Selected extract:
------

August 2017

Large-diameter completion string saves time on landing and intervention operations

Early subsea wells used API drill pipe, which was available on the rig, to land production tubing and completion equipment from the surface vessel to the subsea wellhead. As total depths approached 30,000 ft, pressures increased beyond the capacity of standard API drill pipe and rotary-shouldered connections with gas-tight, metal-to-metal seals. This led to the development of dedicated completion tubulars, starting in the early 2000s, but further improvements were still possible.
Guillaume Plessis Andrei Muradov Stephen Forrester James Brock Leianne Sanclemente

To allow for clearance of the wellhead crown plug and installation of completion components, tubulars for completion landing strings and intervention pipe in deepwater operations must provide a large internal drift (ID) diameter. Currently available strings have proven insufficient for running and retrieval of wellhead crown plugs on many large ID subsea trees; standard 6⅝-in. pipe only allows a maximum drift diameter of 5½ in., requiring operators to use casing tubulars on trees with larger crown plugs, which are more difficult to use.

Fig. 1. This connection for large intervention and completion strings increases the drift ID compared to previous offerings.
Fig. 1. This connection for large intervention and completion strings increases the drift ID compared to previous offerings.

------

Work instruction: Pull from the completion string article above the passage between "Early subsea wells" and "were still possible.", inclusive, unchanged.

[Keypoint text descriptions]
------

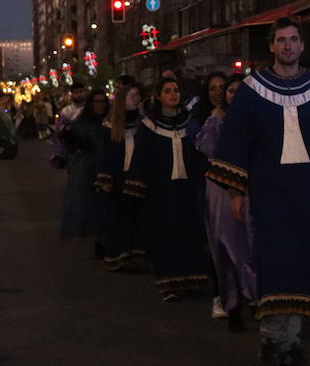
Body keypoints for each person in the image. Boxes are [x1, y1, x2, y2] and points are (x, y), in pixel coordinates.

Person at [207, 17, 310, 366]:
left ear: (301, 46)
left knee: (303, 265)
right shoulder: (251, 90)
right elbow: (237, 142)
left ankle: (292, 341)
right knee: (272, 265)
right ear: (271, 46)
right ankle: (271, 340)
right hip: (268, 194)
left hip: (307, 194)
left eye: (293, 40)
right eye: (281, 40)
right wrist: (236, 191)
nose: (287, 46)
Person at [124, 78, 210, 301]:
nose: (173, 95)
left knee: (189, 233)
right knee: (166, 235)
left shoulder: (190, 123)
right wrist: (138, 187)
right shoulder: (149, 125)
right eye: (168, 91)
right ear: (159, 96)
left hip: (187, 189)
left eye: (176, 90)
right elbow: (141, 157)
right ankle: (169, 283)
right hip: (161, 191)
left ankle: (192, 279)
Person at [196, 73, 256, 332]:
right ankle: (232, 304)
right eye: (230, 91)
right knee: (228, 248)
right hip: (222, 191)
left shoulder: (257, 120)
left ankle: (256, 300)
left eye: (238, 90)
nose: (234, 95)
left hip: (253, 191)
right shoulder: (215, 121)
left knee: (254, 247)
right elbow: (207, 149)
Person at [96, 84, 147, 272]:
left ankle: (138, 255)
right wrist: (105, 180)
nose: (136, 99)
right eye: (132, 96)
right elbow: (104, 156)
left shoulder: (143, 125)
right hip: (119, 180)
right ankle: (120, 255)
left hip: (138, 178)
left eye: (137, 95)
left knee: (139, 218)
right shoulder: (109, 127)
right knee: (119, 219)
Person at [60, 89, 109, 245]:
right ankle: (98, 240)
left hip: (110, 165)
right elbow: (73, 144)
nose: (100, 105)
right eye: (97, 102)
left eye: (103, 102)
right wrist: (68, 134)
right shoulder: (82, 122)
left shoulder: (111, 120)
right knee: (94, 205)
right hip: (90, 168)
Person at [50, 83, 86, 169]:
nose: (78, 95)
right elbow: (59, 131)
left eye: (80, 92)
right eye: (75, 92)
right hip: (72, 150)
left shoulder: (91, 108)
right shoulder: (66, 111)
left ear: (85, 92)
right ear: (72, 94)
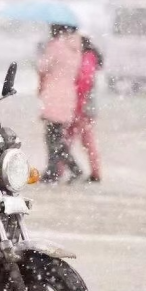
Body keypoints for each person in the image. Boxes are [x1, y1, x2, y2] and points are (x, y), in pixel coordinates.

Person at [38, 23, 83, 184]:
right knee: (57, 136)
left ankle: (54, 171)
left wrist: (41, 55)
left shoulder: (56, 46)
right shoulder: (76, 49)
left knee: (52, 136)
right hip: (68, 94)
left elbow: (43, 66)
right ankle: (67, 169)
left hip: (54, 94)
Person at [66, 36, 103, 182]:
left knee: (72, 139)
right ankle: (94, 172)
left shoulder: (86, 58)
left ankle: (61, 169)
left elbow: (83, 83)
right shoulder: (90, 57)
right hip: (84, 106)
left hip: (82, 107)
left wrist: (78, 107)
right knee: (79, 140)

------

Output for this exercise:
Early subsea wells used API drill pipe, which was available on the rig, to land production tubing and completion equipment from the surface vessel to the subsea wellhead. As total depths approached 30,000 ft, pressures increased beyond the capacity of standard API drill pipe and rotary-shouldered connections with gas-tight, metal-to-metal seals. This led to the development of dedicated completion tubulars, starting in the early 2000s, but further improvements were still possible.